Top positive review
One person found this helpful
He-Man is re-introduced by DC Comics
on 5 June 2016
This is the first trade paperback of the new "He-Man and the Masters of the Universe" comic book series by DC Comics (as part of their 'The New 52' franchise). It collects issue numbers 1 to 6, which constituted a story-arc serving to introduce this conceptualisation of He-Man and the wider world of Eternia. It's written and drawn by several contributors (including James Robinson, Keith Griffen, Philip Tan, and Pop Mhan). The individual issues were published in late 2012 and early 2013. This book provides readers with the story as a whole, and it includes a few additional features (concept art).
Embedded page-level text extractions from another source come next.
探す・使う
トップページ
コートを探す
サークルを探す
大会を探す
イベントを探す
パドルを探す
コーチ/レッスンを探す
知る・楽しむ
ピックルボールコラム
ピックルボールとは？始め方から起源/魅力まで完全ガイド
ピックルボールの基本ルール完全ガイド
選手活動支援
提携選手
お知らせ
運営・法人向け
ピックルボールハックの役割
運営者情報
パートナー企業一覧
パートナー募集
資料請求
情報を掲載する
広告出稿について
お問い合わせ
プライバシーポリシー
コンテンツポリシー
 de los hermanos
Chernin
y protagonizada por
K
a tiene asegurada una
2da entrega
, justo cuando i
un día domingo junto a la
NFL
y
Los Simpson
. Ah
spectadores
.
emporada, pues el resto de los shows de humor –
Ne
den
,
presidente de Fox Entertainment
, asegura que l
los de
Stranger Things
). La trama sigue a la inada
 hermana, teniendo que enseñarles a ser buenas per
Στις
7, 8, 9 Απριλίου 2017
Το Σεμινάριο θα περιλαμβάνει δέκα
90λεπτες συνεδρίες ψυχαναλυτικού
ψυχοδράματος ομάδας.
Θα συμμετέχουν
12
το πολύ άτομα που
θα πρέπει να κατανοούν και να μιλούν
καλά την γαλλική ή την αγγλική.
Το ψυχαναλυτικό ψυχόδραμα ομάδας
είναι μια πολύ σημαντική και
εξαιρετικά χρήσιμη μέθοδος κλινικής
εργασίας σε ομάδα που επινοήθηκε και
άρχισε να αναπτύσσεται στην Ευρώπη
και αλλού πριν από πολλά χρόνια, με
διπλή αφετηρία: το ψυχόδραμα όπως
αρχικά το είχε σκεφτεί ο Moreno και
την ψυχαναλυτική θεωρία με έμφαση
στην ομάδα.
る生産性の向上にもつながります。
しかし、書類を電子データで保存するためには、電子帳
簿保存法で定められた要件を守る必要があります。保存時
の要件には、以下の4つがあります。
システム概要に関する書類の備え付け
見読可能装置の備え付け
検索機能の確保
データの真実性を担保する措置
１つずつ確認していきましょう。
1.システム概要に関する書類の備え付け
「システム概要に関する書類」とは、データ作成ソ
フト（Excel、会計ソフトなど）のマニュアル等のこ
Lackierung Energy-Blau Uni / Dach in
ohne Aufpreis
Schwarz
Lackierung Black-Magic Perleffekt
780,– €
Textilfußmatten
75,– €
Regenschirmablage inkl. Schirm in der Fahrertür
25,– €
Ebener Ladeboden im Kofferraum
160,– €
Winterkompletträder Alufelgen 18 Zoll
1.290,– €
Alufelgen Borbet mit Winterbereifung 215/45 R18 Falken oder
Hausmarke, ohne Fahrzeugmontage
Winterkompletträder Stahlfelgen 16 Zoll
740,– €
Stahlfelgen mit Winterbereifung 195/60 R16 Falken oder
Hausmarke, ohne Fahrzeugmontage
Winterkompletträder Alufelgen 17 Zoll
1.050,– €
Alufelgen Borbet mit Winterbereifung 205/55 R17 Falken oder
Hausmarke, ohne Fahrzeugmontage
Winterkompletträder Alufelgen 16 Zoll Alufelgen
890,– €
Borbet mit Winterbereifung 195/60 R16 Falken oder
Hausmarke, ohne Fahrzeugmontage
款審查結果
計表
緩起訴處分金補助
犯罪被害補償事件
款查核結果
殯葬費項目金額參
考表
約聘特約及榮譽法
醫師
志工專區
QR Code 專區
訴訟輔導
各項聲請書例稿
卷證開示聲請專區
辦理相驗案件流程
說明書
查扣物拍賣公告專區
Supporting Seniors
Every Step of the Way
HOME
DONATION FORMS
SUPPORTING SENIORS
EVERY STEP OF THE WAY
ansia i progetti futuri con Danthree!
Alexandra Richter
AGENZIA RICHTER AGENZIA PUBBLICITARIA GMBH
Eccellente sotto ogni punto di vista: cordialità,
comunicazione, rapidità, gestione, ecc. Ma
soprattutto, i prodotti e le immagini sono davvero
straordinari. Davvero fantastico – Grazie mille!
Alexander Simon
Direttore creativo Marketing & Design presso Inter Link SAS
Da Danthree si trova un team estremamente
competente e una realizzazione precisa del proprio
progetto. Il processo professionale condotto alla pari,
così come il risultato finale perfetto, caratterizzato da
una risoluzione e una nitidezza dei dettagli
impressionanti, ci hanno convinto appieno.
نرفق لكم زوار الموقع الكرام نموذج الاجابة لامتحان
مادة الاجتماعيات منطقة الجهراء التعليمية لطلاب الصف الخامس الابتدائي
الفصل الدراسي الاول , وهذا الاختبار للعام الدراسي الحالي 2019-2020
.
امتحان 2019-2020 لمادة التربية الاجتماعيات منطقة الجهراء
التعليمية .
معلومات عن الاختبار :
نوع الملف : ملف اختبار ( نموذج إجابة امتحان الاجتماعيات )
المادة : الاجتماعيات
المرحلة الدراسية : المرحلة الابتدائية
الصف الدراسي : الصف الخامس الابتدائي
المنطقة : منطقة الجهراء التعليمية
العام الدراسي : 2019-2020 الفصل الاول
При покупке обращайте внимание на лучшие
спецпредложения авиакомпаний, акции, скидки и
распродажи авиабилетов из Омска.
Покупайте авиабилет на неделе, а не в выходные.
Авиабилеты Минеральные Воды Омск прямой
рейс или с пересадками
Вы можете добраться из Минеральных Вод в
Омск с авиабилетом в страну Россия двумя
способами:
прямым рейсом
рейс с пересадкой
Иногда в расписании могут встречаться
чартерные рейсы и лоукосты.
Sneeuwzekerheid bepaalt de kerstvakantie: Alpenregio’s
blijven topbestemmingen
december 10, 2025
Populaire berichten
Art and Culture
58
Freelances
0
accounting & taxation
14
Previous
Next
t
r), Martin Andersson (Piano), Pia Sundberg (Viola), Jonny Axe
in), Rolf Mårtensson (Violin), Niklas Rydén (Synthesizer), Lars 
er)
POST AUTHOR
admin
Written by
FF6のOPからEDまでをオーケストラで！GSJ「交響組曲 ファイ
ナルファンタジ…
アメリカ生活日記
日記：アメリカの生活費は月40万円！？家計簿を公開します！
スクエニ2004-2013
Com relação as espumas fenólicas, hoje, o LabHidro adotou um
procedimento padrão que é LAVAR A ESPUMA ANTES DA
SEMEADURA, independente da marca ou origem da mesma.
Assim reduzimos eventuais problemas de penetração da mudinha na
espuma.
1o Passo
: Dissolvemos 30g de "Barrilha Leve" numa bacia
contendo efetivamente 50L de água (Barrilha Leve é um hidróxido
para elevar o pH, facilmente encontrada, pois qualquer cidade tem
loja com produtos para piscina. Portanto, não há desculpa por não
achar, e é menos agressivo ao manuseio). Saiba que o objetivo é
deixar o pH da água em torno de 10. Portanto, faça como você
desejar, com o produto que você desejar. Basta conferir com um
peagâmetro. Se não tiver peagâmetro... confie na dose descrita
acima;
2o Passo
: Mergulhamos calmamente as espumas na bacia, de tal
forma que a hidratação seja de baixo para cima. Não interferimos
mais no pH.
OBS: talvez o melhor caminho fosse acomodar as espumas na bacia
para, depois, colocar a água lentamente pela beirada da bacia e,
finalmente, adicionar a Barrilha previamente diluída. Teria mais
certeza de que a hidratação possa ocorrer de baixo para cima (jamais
The story starts off in an unusual manner - with Skeletor already having defeated He-Man, and ruling Eterina while seated in Castle Grayskull. How this happened isn't revealed for some time ... Although having been defeated, He-Man and the Masters are not dead. Rather, Skeletor has managed to make them all forget who they actually are. As such, He-Man is living simply as Adam - as a woodsman, way out in a forest area. Yet Skeletor has not managed to access the secret powers of Grayskull - and is furious at being denied ultimate victory. He takes out his rage on the Sorceress, who's abused and tortured as Skeletor's prisoner.
Adam knows that something is very wrong with the world ... and so he decides to set off and discover exactly what that is. Along the way, he meets up with old friends - including Teela - as well as old enemies - such as Beast Man and Trap Jaw. And it's during these confrontations that finds his old sword - the Sword of Power (which Skeletor never realised was the means of accessing the powers of Grayskull). Upon touching the sword, Adam's memories return ... and He-Man is re-born. Now he sets out to find and re-group the old Masters, and end Skeletor's reign of terror.
The story is intriguing and eventful. But I wasn't convinced that revealing He-Man's secret (that he's Prince Adam) was a good idea. The artwork is excellent throughout. Given the violence and abuse depicted in this book, it's not suitable for young children.
Overall, it's an enjoyable read - but doesn't quite feel like a "proper" He-Man adventure.